**Questions on the material:**
(a) According to the passage on evacuating Afghans, how many Vietnamese refugees did the United States take in between 1975 and 1990?
(b) Extend the passage on evacuating Afghans, starting right after its last sentence.

**Extract:**
------------------------------------------------

The years following America’s withdrawal from Vietnam saw continued fighting, political and religious oppression and poverty that led an estimated 1.5 million people to flee the country, often in small boats, where they were victims of pirates or drowning in rough seas. The United States ultimately took in more than 500,000 Vietnamese refugees between 1975 and 1990, including some 26,000 who were children of American service men born to Vietnamese mothers. It took us decades to realize that we had responsibilities toward these people, but eventually we saved many.

The United States’s retreat from Afghanistan will likely result in similar humanitarian crises to those we saw in Vietnam. But as dangerous and difficult as it was for Vietnamese to escape their country after American troops left, the obstacles to Afghans who want to leave will be greater. Landlocked and surrounded by inhospitable if not downright hostile countries, Afghans who supported the United States will find no refuge or safe passage in Iran, Pakistan, Uzbekistan, Turkmenistan, Tajikistan, or China if they’re able to cross their country’s borders. Either we help them leave Afghanistan when our troops leave or they will become scapegoats for the Taliban and, perhaps, even ISIS.

So, what can be done?

First, the administration must devise and implement a plan to evacuate those Afghans awaiting SIVs, just as the United States has done in previous conflicts, including Vietnam, Iraq, and Kosovo. The bipartisan Council on National Security and Immigration last week sent a letter to President Biden calling on the administration to evacuate the 18,000 SIV applicants and their families to a safe location while their applications are processed, provide the necessary funding to relieve the existing backlog in applications, and provide for remote processing of SIV applicants after American troops leave. The Council acknowledged,

this will be a complicated undertaking, requiring extensive resources and bureaucratic coordination in a challenging environment. But time is limited. We believe it is a moral imperative to move as quickly as possible to protect the lives of the Afghan nationals who have sacrificed alongside our American servicemembers and government officials. We urge your administration to take action expeditiously and have evacuation plans underway no later than July 4, 2021.

------------------------------------------------

Dataset items:
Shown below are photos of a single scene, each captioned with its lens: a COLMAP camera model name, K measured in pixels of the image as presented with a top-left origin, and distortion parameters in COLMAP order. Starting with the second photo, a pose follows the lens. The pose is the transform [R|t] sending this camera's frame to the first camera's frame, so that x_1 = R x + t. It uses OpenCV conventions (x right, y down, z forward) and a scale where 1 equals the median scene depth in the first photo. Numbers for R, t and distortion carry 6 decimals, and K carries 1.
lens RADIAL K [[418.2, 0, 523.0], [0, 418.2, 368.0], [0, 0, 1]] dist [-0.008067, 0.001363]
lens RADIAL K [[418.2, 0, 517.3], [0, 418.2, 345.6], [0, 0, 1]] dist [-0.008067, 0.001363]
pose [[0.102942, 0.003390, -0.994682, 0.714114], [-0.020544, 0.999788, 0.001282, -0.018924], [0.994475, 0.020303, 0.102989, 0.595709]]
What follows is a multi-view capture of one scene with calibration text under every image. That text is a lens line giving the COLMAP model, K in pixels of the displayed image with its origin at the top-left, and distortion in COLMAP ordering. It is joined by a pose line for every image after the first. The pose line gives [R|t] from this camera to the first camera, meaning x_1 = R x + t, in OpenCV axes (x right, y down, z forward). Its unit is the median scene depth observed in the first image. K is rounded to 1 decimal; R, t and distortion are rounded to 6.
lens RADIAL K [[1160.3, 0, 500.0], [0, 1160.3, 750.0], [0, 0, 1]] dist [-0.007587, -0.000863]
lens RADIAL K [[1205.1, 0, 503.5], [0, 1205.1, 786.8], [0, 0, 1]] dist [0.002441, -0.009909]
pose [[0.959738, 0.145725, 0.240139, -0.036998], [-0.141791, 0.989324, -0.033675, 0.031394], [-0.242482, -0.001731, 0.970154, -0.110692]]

------------------------------------------------

**Expected results:**
(a) More than 500,000.

(b)
Second, the administration should ask that Congress authorize additional SIVs, commensurate with the population of eligible persons and their families that exceeds the current pool of applicants. The Afghans who would gain entry to the United States are by and large educated and English-speaking and have demonstrated their loyalty to the United States through years of dangerous work for our military, intelligence, and aid agencies. We would not only be helping them but would enrich our nation, as we did with the hundreds of thousands of Vietnamese refugees, whose education levels surpass those of the U.S. population overall and whose median household income in 2019 was $69,800—substantially above other Americans.

If we fail to do this now, how can we ever again be trusted by those whose help we may need in the future? If the price of helping America is to risk not only one’s own life but that of family members as well, how many will be by our side when we need their help? We have a moral duty to remember those who risked their lives in our cause, but doing so is also a prudent measure to ensure we will have allies in our next fight.

Linda Chavez

Linda Chavez is a senior fellow at the National Immigration Forum and served in the Reagan White House as director of public liaison. Her views are her own and do not necessarily reflect those of any organization.